I have been reading Erin McKittrick’s book  A Long Trek Home about Alaska and the 4,000 mile trip she and husband Hig took walking, paddling and skiing which brought them through here a little over a  year ago. We had a great visit with this super couple when they stopped for a few days in Ugashik while on their trek.

erinhig1Erin & Hig leaving Ugashik last fall

Her writings of what all they saw and experienced on their trip up through SE Alaska and then down and out to the start of the Aleutian Islands keep you turning the pages to enjoy more. The beauty, the sad things, the wildlife, the loss of culture, the maintaining of cultures, all something we need to pay attention to more here in Alaska.

Since then I have tapped into Hig’s knowledge of what all is facing us here in Alaska, everything from oil drilling and mining to coal exploration.

How he, as a well trained scientist, sees us learning about and getting involved in those things which will affect everything from our fisheries, jobs, environment, to education for our kids so they can have a future.

http://www.groundtruthtrekking.org/blog/

I found myself wondering how we can use this knowledge to hold those in positions of ‘leadership’ accountable for OUR future.
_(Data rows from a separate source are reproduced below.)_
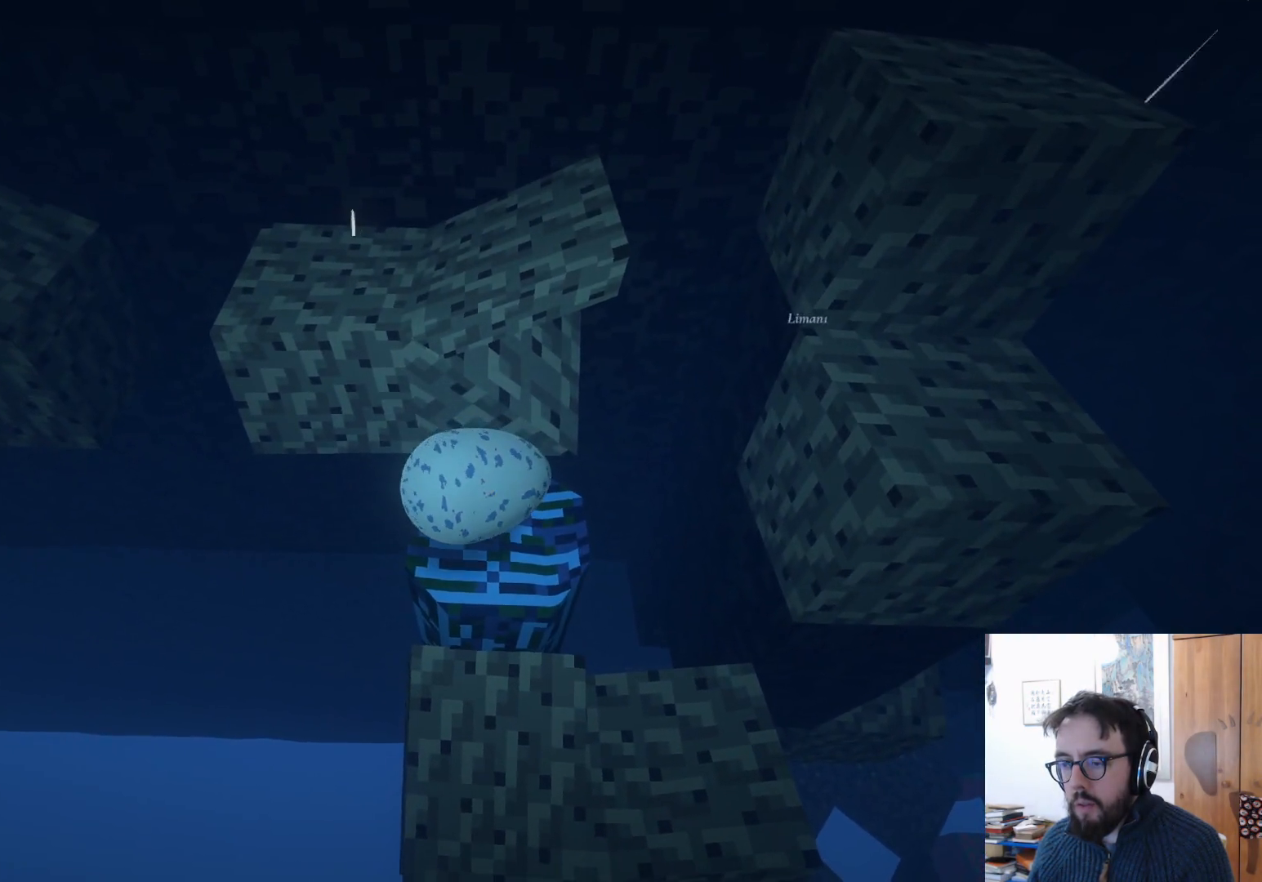
{"buttons": [], "left_stick": "center", "right_stick": "center", "events": []}
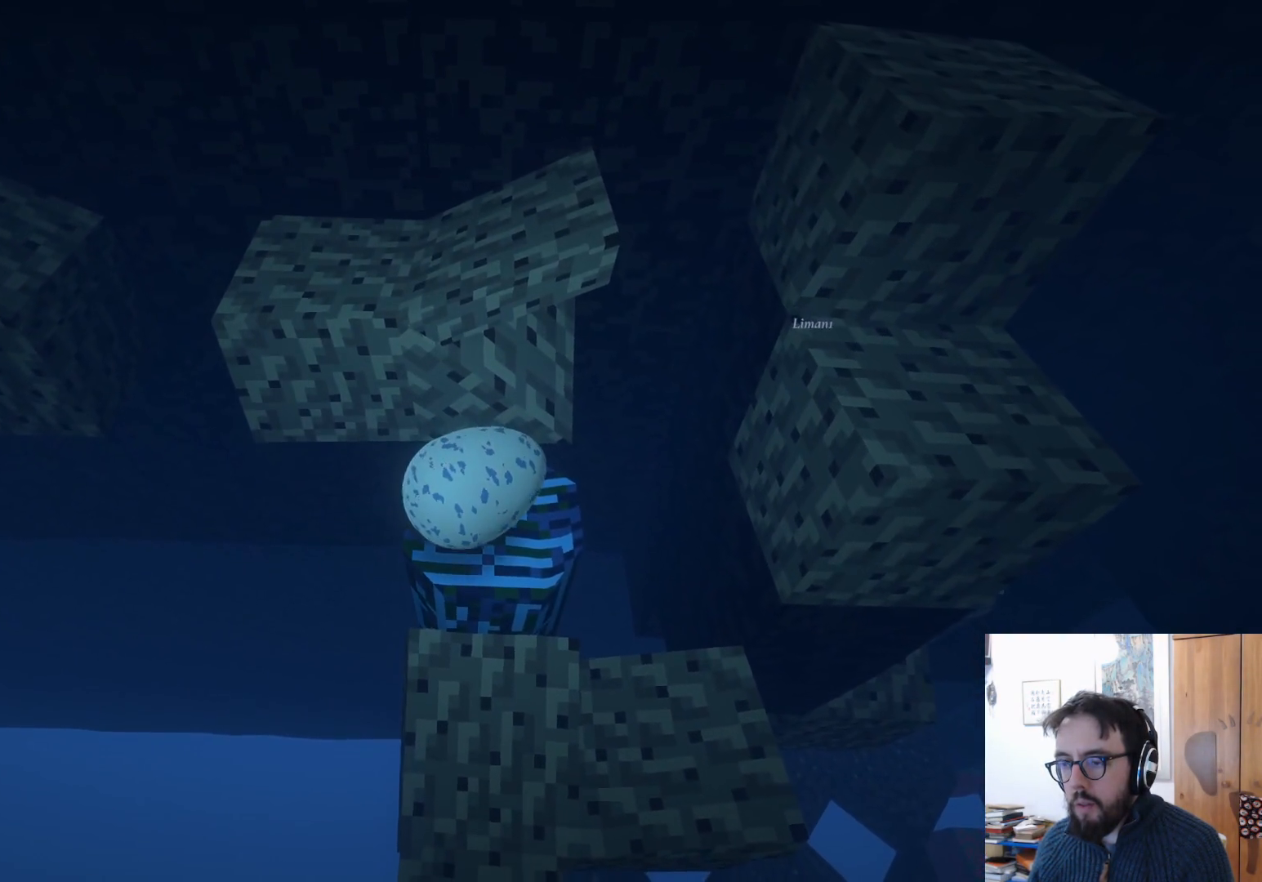
{"buttons": [], "left_stick": "center", "right_stick": "center", "events": []}
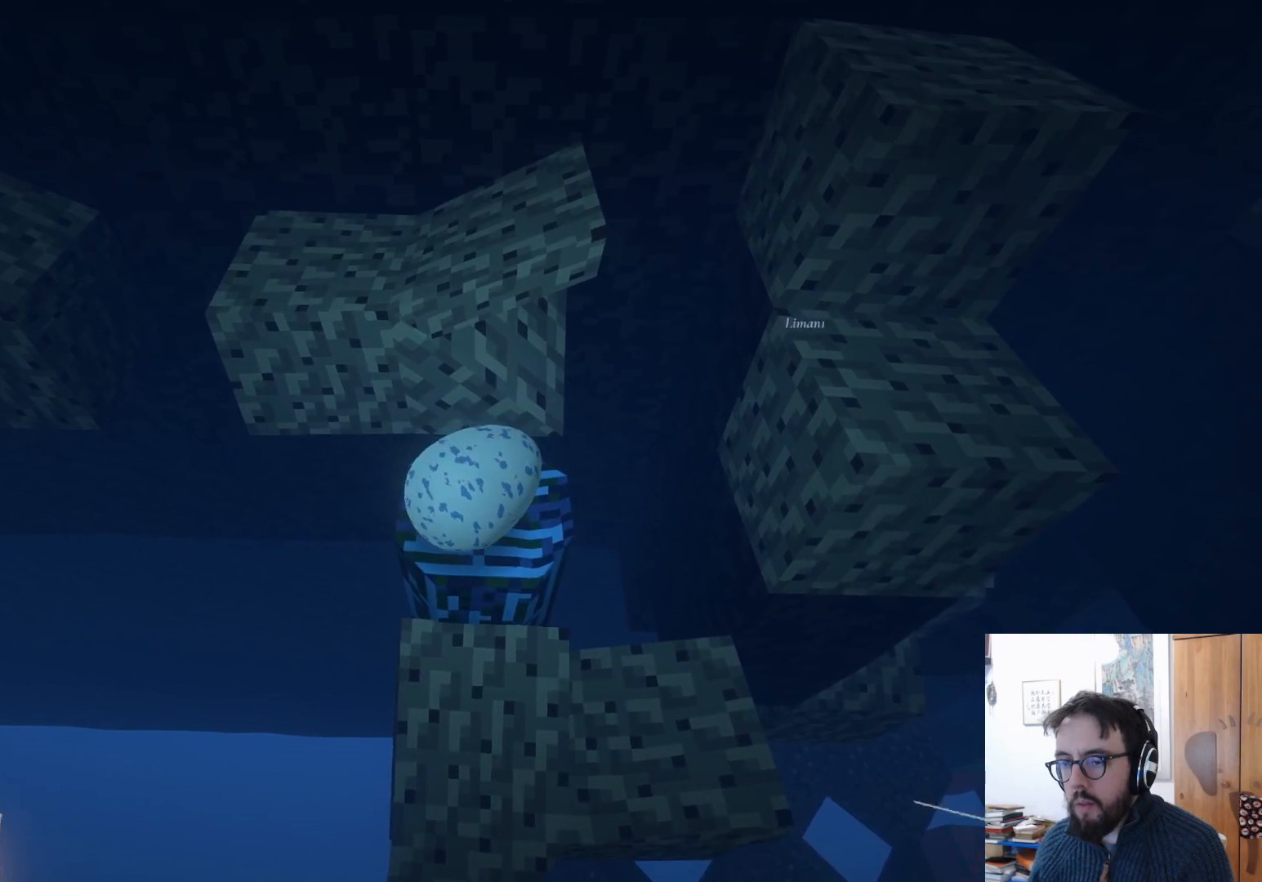
{"buttons": [], "left_stick": "center", "right_stick": "center", "events": [[17, "right_stick", "up"], [417, "right_stick", "center"]]}
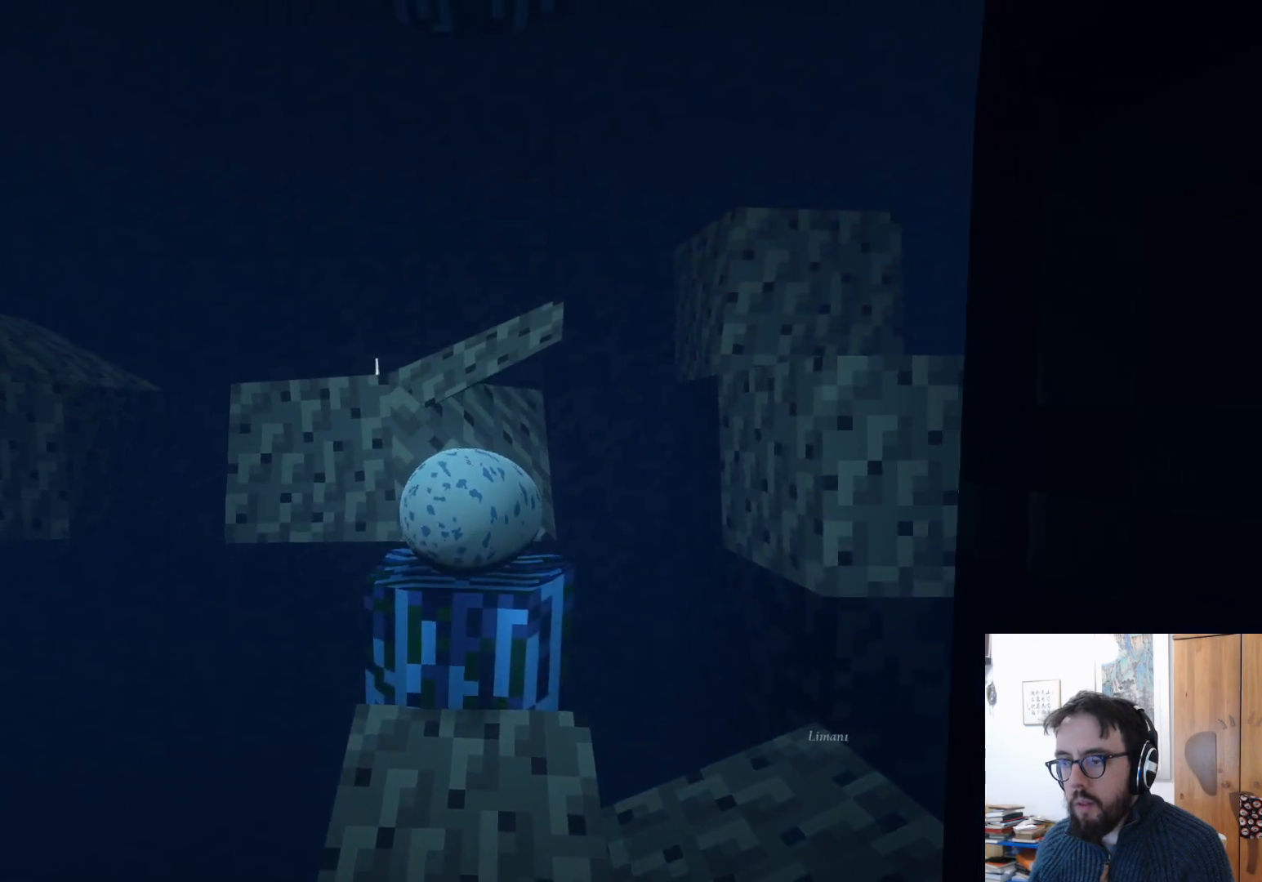
{"buttons": [], "left_stick": "center", "right_stick": "center", "events": [[117, "right_stick", "right"], [167, "left_stick", "up-left"], [317, "right_stick", "down-right"], [417, "left_stick", "center"], [433, "right_stick", "center"]]}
From our state officials but more importantly, in my mind, our local organizations and people?

How we can move past the self–interests, racism, and short sightedness?

Push past the knowledge holders instead of knowledge sharers?

Push past those who would prefer to hold back more than move forward?

How do we push past those who REALLY do NOT care about people and cultures, despite the rhetoric, and move into a future of sustainability and thriving villages?

As we move into this season of not only cold but also of getting together for holidays, village events but also meetings and working on regional issues I will be watching and hoping we can really accomplish something towards helping people learn and be able to comment on those issues dear to them.

This is the time of year when most organizations in Alaska get together to discuss not only what has happened but also what needs to happen, from businesses organizations, fishing regulation agencies to tribal organizations.  Most all meet in the next six month at one time or the other to tackle a range of issues.

How do we work to show a complete picture of what village life is like,  work against those who stack the meetings/testimony (using monies that SHOULD be going to help) with only those who speak to only one side of an issue and move into REAL addressing of issues??

I hope, maybe, after the last 18 months or so and all the ‘outside’ attention we have garnered as a state it will make people realize we ARE on a world wide stage.

That our decisions and the directions we choose will impact many and for years to come.

Watching, and at times participating, has made me all the more determined to help others learn what they need so they too can speak up.

We need the tongues and feet of many to move forward.

Letting someone else always speak for you, even if you do not totally understand, is not acceptable.

To help people realize they have a right to by-laws, to minutes, to resolutions of their village governments, tribal governments and regional organizations.

If you are a member of an organization and you can’t get this information, ask WHY!!  Better yet ask, “WHY THE HELL NOT?”.

The “information holders” have to go!!

We have to move toward the people who are “information sharers” so we can ALL move forward.